Als Weichelt-Picard 1991 in den Kanton Zug zügelte, waren stille Wahlen üblich. Weichelt-Picard hatte zuvor in Zürich gelebt: Revolte und Aufbruch. Der erste Frauenstreik. Die junge Frau mit einem Master in Public Health organisierte in einer Klinik Frauen. «Das gefiel mir», sagt sie nach dem morgendlichem Wahlkampf in einem Café. Nach einer Asienreise fand ihr Partner eine Stelle in Zug, das Paar zog nach Steinhausen, «dort nannte man mich wieder Fräulein». Sie schloss sich einer Partei namens «Frische Brise» an, wurde mit 27 Jahren Kantonsrätin. Heute politisiert sie für «Die Alternative – Die Grünen». Das Wort «Alternative» sei wichtig, betont Weichelt-Picard. «Es steht dafür, dass wir uns in Zug stark an den lokalen Themen reiben. Die Rohstoffe, der teure Wohnraum, Zug als Steueroase: Diese Themen mobilisieren, sie werfen grundsätzliche Fragen zu unserem Wirtschaftssystem auf.»

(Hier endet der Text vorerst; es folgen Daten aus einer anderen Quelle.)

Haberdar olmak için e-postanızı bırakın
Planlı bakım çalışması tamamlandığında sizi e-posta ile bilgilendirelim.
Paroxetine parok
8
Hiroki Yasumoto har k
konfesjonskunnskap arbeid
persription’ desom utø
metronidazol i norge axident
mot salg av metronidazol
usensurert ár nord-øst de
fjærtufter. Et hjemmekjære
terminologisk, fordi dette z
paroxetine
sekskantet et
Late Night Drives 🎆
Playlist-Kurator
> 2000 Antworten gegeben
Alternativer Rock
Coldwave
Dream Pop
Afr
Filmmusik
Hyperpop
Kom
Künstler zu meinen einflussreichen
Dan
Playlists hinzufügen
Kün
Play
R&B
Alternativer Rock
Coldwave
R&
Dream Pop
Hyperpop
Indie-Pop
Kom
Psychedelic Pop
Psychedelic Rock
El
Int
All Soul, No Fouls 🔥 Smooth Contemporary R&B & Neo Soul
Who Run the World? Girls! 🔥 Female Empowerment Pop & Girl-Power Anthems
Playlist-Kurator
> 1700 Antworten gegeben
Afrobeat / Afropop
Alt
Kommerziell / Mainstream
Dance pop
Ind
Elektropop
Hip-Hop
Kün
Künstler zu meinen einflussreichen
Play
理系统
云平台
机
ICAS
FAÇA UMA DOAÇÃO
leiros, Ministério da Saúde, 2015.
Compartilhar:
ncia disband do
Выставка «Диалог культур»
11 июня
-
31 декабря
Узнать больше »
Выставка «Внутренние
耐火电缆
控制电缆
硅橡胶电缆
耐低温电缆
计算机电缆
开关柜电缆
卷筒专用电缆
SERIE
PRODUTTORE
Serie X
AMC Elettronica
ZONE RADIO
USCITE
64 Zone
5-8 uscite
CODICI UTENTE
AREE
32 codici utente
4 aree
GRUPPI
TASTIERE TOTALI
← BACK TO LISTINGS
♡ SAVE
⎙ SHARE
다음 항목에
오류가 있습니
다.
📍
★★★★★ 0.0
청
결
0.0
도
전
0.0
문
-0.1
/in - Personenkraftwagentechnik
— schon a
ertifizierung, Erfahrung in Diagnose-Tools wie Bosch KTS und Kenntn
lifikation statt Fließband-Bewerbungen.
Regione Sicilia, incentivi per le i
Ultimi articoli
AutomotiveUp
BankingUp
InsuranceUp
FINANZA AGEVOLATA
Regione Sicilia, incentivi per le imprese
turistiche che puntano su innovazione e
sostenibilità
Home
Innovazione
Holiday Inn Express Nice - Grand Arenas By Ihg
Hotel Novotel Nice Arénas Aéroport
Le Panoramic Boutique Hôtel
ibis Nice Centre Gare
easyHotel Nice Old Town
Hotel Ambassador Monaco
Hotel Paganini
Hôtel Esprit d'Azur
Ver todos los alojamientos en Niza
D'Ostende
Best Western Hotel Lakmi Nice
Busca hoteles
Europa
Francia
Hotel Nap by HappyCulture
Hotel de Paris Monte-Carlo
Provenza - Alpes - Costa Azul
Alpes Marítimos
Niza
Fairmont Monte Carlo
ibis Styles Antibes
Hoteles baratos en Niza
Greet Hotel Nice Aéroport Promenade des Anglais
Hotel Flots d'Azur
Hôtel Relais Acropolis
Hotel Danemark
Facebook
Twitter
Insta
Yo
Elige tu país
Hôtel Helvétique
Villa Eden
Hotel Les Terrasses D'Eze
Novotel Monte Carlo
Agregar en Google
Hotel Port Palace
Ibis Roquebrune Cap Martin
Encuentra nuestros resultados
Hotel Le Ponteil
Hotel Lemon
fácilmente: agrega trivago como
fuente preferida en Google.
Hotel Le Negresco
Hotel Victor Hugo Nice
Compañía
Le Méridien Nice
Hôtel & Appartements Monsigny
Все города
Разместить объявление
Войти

Weichelt-Picard war in der Zuger Regierung nicht nur lange die einzige Linke, sondern auch die einzige Frau: «Als ich das Amt antrat, waren im Kader meines Departements hundert Prozent Männer beschäftigt, heute liegt die Frauenquote bei fünfzig Prozent.» Doch es gab auch Niederlagen. Allen voran der Moment, als der Zuger Kantonsrat nicht auf das Gleichstellungsgesetz eintrat, das sie ausgearbeitet hatte. Weichelt-Picard war landesweit erst die zweite Regierungsrätin, die im Amt Mutter wurde. Die lokale Presse trat darauf mit dem Artikel «Sie stillt sogar in den Sitzungen» eine Debatte los.

Lauthals gegen das Gleichstellungsgesetz trat 2016 ausgerechnet ihre jetzige Wahlkampfkonkurrentin Karen Umbach von der FDP an. Die hat Weichelt-Picard letzte Woche im Zuger Lokalblatt mit der Behauptung diffamiert, sie setze sich nicht wie behauptet für Gleichberechtigung ein. Umbach erntete dafür in zahlreichen LeserInnenbriefen Kritik. Dazu Weichelt-Picard: «Die Leute wissen, dass ich mich schon in Steinhausen für bessere Kinderbetreuung eingesetzt habe.» Es ist ein Hinweis darauf, dass sie den Nerv der Bevölkerung vielleicht besser trifft.

Wermuth, Ryser, Weichelt-Picard. Sie haben unterschiedliche Biografien, unterschiedliche Strategien. Aber unterwegs mit den dreien spürt man, dass eine pointiert linke, grüne Politik draussen zwischen Stadt und Land plötzlich ein Bedürfnis ist.